The way to defeat bad ideas is by exposure, argument, and persuasion, not by trying to silence or wish them away. We refuse any false choice between justice and freedom, which cannot exist without each other. As writers we need a culture that leaves us room for experimentation, risk taking, and even mistakes. We need to preserve the possibility of good-faith disagreement without dire professional consequences. If we won’t defend the very thing on which our work depends, we shouldn’t expect the public or the state to defend it for us.
One striking thing is that the authors’ political views are quite diverse, from the neo-conservative Francis Fukuyama and conservative (sort of) NYT columnist David Brooks to people on the left such as Noam Chomsky. This is pretty unusual for a group of politically divided people to affirm a common set of values, and to do so publicly.
I’m embarrassed to say that I do not recognize many of the names. But there are enough people whose writings I admire but also many I would generally disagree with. And according to the NYT article on the letter and the reactions to it, there is also diversity of the kind more in the news these days: “It includes plenty of Black thinkers, Muslim thinkers, Jewish thinkers, people who are trans and gay, old and young…”
The reactions to the Letter have generally been not about the argument or the ideas in the letter. They tend to be ad hominem attacks or questioning of the motives of the people who signed it:
- Someone named Richard Kim (no relation) is quoted by NYT as saying, “I could see in 90 seconds that it was fatuous, self-important drivel that would only troll the people it allegedly was trying to reach…”

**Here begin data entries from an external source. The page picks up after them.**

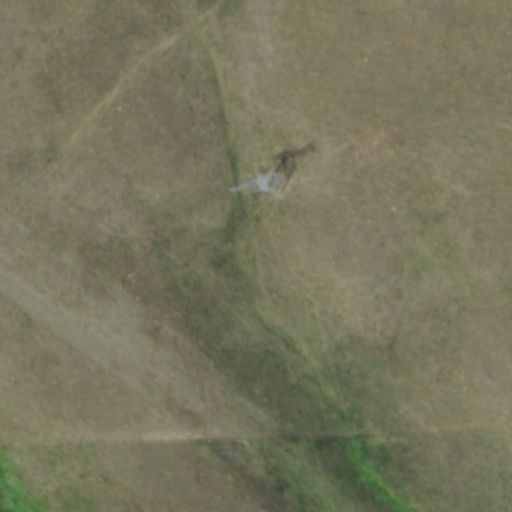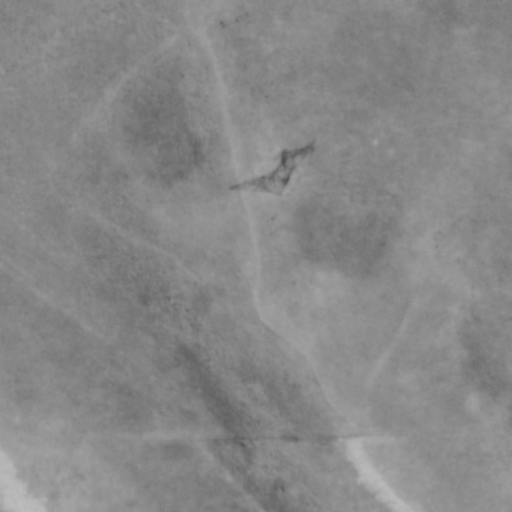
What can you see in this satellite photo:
power tower: (273, 187)
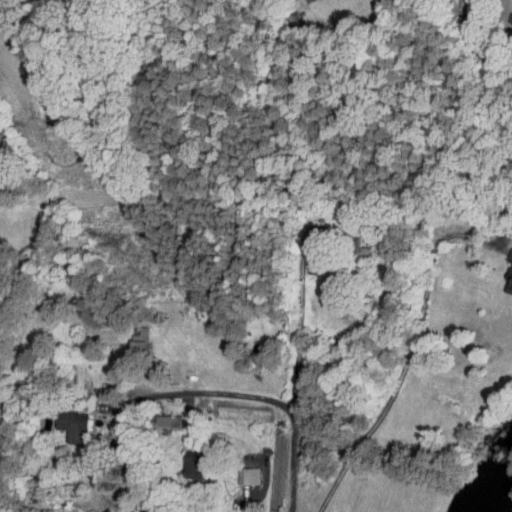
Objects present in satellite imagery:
power tower: (127, 249)
building: (510, 277)
building: (142, 336)
road: (409, 360)
road: (206, 393)
road: (294, 396)
building: (168, 421)
building: (73, 424)
building: (196, 464)
building: (250, 475)
road: (252, 507)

- According to the NYT reporters, the reaction was “swift, with some heaping ridicule on the letter’s signatories… for thin-skinnedness, privilege, and as one person put it, fear of loss of ‘relevance.'”
- One writer from Vox said that the fact that Matthew Yglesias signed the letter made her feel less safe at Vox.
- One signer–Kerri Greenidge–asked to have her name removed but did not explain why.
- Another (Jennifer Boylan) said she signed it without knowing who else was signing it. So presumably the ideas were not the point for her.
The reactions by the signers who did not retract were interesting too. For example, Reginald Dwayne Betts, a Black poet who spent 8 years in prison, noted that the company is not one he usually keeps but said, “You need to concede that what’s in the letter is worthy of some thought.” In other words, he emphasizes the importance of the ideas in the letter. This is the gist of the comments by other signers too, such as Nicholas Lemann, the New Yorker writer and former dean of Columbia Journalism School.
So one side embodies real diversity–race, religion, politics, sexual orientation, cis/trans, young/old–and yet unites by emphasizing shared values and ideas essential for any society to function in a healthy way. Let a thousand flowers bloom.
The other side reacts with ad hominem arguments and by imputing nefarious motivations, without engaging the ideas themselves–a kind of small-mindedness that would be poison to any community but usually embraced by those who share an ideology that justifies any means to achieve its self-righteous goals. It is ironic that such an effort, in the name of diversity, is essentially a movement of consuming and erasing the Other into the Same. Only one way of perceiving and talking allowed.
We’ve seen such a contrast before I think, occupying a good chunk of the 20th century.